Retype the listing from the line containing "common name: Narrow-headed marsh fly" through the line containing "common name: Engrailed", word for word and including both of those lines.

# # # # # # #

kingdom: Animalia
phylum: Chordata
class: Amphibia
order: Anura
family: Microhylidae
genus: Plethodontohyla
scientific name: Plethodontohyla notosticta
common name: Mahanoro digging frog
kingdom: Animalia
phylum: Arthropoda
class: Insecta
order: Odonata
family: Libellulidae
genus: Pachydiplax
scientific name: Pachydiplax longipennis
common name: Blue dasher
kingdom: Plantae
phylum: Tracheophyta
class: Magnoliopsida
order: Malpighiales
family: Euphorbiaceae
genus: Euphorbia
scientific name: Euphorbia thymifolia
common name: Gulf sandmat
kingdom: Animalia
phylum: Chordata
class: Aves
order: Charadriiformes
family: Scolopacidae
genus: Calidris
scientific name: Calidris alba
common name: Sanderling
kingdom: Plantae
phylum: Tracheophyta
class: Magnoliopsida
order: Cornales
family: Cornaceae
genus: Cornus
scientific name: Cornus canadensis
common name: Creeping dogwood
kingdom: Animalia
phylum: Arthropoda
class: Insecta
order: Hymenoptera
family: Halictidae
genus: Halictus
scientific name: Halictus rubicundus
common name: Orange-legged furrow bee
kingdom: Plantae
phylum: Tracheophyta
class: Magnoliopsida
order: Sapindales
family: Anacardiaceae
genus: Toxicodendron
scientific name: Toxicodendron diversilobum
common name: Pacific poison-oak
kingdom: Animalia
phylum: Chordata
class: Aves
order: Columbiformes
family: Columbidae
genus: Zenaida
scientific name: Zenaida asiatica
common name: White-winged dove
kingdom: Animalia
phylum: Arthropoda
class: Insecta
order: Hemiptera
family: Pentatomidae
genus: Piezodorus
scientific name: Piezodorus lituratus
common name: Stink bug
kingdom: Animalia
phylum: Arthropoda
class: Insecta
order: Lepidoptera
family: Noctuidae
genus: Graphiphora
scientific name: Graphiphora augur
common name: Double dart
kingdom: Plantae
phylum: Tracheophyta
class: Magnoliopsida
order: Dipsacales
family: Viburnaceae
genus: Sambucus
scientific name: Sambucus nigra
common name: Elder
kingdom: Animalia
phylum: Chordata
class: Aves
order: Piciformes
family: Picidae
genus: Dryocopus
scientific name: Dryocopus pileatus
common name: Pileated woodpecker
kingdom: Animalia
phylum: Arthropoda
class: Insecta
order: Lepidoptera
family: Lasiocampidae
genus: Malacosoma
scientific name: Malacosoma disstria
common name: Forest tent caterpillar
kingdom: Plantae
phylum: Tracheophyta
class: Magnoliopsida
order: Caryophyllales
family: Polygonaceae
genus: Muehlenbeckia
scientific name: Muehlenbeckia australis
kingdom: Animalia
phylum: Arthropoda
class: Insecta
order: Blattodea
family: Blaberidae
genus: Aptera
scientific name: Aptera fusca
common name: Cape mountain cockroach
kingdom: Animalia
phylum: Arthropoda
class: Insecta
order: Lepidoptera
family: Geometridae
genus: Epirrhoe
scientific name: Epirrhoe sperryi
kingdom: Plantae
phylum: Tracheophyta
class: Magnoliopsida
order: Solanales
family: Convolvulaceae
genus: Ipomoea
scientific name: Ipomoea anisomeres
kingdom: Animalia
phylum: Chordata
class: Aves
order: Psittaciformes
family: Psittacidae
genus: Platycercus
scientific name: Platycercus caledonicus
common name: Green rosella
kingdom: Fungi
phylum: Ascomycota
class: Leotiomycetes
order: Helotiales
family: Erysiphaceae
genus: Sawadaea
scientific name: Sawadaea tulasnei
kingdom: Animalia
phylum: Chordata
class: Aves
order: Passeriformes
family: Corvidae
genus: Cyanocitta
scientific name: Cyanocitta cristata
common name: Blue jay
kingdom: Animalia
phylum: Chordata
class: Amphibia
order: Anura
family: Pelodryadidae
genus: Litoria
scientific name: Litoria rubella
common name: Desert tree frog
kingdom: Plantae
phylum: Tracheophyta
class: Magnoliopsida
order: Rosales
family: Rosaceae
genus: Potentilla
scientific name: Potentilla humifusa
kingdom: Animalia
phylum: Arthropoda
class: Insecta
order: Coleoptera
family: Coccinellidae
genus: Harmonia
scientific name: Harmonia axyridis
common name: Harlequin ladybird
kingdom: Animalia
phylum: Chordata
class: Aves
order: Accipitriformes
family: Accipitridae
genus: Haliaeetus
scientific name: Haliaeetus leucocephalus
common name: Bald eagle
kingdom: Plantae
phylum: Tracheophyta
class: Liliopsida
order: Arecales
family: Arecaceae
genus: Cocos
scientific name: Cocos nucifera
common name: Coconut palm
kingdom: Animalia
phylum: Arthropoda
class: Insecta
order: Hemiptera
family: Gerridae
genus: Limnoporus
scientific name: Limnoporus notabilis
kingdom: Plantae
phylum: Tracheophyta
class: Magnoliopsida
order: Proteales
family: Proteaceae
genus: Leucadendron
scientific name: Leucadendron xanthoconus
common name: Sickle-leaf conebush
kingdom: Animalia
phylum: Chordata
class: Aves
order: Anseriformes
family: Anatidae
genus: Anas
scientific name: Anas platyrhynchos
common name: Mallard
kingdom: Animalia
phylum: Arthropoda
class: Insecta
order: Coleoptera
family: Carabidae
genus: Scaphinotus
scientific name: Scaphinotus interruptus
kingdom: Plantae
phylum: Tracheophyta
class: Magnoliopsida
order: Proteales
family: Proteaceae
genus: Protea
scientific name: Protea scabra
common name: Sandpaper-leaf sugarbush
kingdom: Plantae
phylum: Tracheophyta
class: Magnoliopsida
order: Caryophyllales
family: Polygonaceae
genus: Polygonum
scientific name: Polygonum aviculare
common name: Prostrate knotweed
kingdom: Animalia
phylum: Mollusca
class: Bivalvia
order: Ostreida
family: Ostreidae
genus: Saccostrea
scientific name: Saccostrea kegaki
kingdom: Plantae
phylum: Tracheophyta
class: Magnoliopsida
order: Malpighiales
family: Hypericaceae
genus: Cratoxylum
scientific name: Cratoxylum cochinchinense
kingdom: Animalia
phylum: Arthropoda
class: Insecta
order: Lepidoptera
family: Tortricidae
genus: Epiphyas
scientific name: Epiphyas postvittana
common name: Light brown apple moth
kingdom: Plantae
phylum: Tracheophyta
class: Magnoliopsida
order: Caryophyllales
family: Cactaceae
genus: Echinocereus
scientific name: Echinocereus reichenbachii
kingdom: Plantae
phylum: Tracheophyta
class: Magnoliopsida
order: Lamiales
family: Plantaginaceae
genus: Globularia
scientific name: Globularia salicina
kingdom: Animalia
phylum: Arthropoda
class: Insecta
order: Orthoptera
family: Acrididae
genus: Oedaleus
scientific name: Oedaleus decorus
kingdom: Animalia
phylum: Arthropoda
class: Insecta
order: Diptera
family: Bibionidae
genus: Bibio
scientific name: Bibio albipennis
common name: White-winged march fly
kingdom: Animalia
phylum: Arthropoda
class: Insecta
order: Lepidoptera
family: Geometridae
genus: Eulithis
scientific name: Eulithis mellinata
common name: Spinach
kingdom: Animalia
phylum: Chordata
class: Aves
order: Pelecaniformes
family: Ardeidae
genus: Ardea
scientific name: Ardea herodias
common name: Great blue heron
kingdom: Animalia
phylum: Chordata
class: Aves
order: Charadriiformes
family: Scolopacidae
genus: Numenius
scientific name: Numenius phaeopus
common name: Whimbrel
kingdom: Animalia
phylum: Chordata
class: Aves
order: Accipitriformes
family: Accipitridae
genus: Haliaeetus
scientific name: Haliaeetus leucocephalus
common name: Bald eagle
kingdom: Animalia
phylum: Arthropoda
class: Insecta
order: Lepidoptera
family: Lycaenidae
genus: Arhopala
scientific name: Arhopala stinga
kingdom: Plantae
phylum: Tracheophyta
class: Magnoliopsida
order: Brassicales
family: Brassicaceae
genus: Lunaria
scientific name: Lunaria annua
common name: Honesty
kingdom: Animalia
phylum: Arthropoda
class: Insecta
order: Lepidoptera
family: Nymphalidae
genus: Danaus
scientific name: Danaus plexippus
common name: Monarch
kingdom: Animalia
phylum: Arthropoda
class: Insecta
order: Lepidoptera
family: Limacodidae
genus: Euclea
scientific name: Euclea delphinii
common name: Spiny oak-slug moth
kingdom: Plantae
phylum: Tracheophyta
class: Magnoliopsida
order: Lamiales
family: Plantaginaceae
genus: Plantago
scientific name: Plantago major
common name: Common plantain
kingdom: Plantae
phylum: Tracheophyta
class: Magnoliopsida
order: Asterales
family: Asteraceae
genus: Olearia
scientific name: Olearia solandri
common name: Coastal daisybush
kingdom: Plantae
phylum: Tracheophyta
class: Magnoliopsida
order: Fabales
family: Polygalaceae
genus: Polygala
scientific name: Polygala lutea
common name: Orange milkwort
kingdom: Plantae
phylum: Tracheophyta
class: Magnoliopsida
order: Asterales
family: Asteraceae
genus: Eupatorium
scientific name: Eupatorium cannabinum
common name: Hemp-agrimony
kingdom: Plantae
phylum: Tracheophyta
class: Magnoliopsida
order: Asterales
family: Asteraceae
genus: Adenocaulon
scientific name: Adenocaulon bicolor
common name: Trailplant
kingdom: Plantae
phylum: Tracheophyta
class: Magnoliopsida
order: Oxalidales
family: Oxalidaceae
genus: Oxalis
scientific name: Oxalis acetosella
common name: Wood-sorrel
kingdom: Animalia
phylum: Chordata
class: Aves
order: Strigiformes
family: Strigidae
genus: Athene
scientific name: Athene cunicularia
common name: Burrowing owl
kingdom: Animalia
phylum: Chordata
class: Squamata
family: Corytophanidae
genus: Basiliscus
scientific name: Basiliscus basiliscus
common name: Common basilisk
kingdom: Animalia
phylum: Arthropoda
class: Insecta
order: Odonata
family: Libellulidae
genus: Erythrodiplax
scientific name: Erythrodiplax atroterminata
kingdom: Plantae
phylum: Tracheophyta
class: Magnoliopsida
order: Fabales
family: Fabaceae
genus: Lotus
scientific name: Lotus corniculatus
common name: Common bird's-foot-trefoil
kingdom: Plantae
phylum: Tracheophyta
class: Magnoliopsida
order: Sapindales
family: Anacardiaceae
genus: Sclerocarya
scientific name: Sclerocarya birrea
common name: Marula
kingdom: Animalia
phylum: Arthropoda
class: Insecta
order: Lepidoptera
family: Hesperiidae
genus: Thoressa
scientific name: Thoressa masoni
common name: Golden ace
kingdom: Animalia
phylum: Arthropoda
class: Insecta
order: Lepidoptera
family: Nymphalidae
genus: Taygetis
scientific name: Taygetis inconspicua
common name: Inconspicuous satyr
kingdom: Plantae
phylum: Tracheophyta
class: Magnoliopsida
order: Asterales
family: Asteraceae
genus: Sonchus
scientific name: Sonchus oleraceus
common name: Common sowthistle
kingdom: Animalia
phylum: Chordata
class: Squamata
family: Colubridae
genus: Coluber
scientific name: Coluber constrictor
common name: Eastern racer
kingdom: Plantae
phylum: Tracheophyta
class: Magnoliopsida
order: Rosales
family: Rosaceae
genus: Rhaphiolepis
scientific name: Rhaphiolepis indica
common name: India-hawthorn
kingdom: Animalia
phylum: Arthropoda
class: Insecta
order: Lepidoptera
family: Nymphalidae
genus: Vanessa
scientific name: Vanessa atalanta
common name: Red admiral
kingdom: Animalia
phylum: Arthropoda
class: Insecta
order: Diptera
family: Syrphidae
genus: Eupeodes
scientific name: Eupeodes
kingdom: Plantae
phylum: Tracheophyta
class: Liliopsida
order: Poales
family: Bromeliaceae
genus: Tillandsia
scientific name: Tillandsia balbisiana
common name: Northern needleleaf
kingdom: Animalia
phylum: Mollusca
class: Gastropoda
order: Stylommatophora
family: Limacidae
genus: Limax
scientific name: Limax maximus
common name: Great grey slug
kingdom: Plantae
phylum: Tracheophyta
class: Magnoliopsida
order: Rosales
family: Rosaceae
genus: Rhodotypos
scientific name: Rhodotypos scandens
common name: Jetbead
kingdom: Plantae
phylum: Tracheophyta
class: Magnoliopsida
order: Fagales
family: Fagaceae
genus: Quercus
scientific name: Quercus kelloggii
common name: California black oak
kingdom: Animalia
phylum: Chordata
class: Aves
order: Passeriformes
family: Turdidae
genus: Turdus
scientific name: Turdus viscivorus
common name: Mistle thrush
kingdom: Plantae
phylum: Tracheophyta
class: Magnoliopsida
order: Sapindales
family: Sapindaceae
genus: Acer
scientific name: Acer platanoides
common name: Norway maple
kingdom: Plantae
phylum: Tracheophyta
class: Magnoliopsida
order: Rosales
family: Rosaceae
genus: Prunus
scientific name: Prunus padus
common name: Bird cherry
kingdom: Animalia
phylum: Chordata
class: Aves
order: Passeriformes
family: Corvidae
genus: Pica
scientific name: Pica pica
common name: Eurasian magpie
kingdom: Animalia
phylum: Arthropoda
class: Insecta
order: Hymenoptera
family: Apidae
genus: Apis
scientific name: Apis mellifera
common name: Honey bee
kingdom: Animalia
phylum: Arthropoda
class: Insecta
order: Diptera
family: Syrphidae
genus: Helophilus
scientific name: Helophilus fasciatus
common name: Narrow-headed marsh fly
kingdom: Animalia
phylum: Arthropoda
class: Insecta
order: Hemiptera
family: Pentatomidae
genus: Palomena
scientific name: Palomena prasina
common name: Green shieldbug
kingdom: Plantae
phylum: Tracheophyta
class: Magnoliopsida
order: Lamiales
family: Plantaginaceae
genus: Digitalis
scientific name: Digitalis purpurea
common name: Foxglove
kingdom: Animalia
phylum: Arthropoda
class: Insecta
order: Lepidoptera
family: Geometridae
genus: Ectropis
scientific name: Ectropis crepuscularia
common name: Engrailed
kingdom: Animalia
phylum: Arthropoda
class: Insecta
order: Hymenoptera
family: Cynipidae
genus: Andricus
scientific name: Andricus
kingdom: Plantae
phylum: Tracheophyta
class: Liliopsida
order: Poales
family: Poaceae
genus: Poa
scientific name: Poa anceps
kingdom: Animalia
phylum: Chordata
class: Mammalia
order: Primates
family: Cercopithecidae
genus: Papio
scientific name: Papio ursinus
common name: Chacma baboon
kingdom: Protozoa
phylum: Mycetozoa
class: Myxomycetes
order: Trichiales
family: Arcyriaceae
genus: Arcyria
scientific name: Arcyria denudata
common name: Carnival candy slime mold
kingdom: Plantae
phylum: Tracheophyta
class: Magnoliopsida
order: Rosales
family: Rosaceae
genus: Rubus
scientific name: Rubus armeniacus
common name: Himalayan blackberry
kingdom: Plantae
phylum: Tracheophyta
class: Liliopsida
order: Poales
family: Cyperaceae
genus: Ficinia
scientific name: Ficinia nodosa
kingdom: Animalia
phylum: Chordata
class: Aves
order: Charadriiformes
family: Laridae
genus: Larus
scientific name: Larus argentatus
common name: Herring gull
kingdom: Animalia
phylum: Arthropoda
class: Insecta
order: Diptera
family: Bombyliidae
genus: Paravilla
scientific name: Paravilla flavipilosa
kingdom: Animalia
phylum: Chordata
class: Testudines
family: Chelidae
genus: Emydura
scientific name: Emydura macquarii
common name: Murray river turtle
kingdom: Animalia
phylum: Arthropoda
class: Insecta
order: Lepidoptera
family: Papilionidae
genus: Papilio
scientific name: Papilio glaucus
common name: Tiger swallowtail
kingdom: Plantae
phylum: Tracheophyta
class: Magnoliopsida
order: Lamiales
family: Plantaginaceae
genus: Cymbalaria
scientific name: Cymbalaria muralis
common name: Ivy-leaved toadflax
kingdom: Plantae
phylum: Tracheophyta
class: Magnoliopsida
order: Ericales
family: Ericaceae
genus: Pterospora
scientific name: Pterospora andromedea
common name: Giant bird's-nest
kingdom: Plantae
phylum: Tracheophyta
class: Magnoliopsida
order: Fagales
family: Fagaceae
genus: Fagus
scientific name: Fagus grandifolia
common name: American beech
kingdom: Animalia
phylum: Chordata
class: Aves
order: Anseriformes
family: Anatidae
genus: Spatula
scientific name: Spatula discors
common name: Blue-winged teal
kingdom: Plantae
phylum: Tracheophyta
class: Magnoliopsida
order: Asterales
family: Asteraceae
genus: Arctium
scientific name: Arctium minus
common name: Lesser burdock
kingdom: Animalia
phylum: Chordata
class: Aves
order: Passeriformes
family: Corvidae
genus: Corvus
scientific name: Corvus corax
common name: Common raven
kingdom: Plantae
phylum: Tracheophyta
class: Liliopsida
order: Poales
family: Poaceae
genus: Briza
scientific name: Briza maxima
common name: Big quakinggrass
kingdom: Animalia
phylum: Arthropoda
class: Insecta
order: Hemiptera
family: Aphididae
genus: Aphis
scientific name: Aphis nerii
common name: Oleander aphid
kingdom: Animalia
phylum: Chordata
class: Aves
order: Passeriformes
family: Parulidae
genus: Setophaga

# # # # # # #

## RESULT OF THE EXERCISE
common name: Narrow-headed marsh fly
kingdom: Animalia
phylum: Arthropoda
class: Insecta
order: Hemiptera
family: Pentatomidae
genus: Palomena
scientific name: Palomena prasina
common name: Green shieldbug
kingdom: Plantae
phylum: Tracheophyta
class: Magnoliopsida
order: Lamiales
family: Plantaginaceae
genus: Digitalis
scientific name: Digitalis purpurea
common name: Foxglove
kingdom: Animalia
phylum: Arthropoda
class: Insecta
order: Lepidoptera
family: Geometridae
genus: Ectropis
scientific name: Ectropis crepuscularia
common name: Engrailed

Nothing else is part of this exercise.